Priyanka Nanayakkara

Harvard University

Position: Postdoctoral Fellow
Rising Stars year of participation: 2024
Bio

Priyanka Nanayakkara is a postdoctoral fellow at the Center for Research on Computation and Society (CRCS) at Harvard University, where she is hosted by Professor Salil Vadhan. Her research at the intersection of privacy and visualization develops human-centered tools to make differential privacy usable for people across the data ecosystem. In general, she is interested in problems where using a technology requires grappling with hard social questions. Priyanka’s work has appeared in venues such as IEEE S&P, USENIX Security, PoPETS, and AIES. She received a joint PhD in computer science and communication from Northwestern University, advised by Professor Jessica Hullman. During her PhD, she was also a visiting researcher at Columbia University, a visiting graduate student at UC Berkeley’s Simons Institute, and an intern at Microsoft Research.

Areas of Research
  • Human-Computer Interaction
Making Differential Privacy Usable Through Human-Centered Tools

It is often useful to learn patterns about a population while protecting individuals’ privacy.

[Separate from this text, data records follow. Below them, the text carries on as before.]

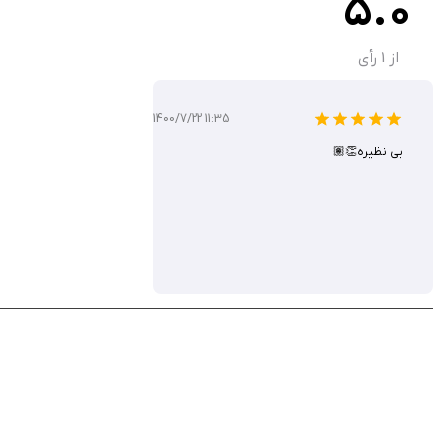
5.0
بازار ارزهای دیجیتال در ایران با چالش‌هایی مثل نوسانات قیمت دلار، محدودیت‌های صر
است. این برنامه از زبان فارسی پشتیبانی می‌کند و امکان واریز و برداشت ریالی را از طر
از
1
رأی
اصلی خود می‌داند.
1400/7/22 11:35
بی نظیره👏🏽
اپلیکیشن جیمبو با ارائه‌ی خدماتی مثل خرید و فروش سریع ارزهای دیجیتال، اطلاع از 
بیت‌کوین، تتر و پرفکت مانی، همراه با درگاه‌های پرداخت امن و رابط کاربری ساده، این 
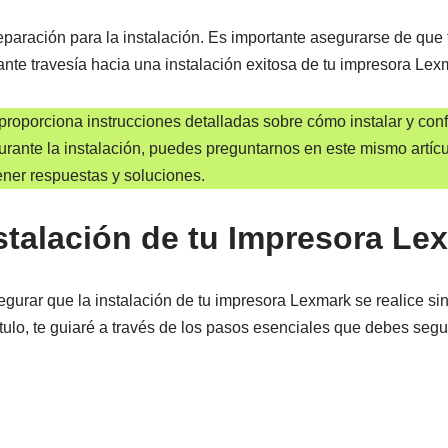
eparación para la instalación. Es importante asegurarse de que
e travesía hacia una instalación exitosa de tu impresora Lex
proporciona instrucciones detalladas sobre cómo instalar y con
durante la instalación, puedes preguntarnos en este mismo artíc
ener respuestas y soluciones.
nstalación de tu Impresora Le
gurar que la instalación de tu impresora Lexmark se realice si
ulo, te guiaré a través de los pasos esenciales que debes segu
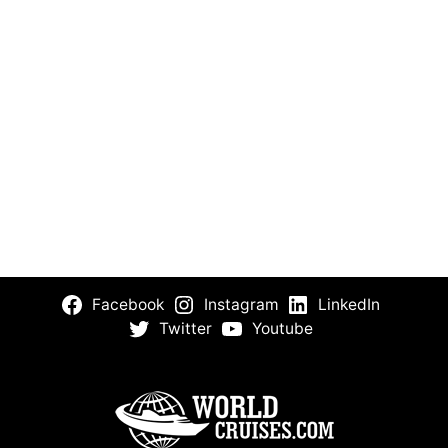
Facebook
Instagram
LinkedIn
Twitter
Youtube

Differential privacy (DP) is a state-of-the-art framework for limiting how much is revealed about individuals during analysis. Under DP, statistical noise is injected into analyses to obscure individual contributions while maintaining overall patterns. The amount of noise is calibrated by a unit-less privacy loss parameter, epsilon, which controls a tradeoff between strength of privacy protections and accuracy of estimates. This tradeoff is difficult to reason about because it is probabilistic, non-linear, and inherently value-laden. However, for DP to be broadly usable, people across the data ecosystem must be able to effectively reason about it. In my work, I develop human-centered tools for data curators, data analysts, and data subjects to reason about DP. Specifically, I have developed (1) an interactive visualization interface for data curators setting epsilon, (2) an interactive paradigm instantiated in a visualization interface for analysts to spend epsilon efficiently during exploratory analysis, and (3) explanations of epsilon’s privacy guarantees for data subjects. Furthermore, I have conducted (4) an analysis of debates around the U.S. Census Bureau’s use of DP for the 2020 census to propose communication strategies that can facilitate more productive discussions and ensure smoother deployments. Together, these works aim to improve DP’s usability and further privacy-preserving data science.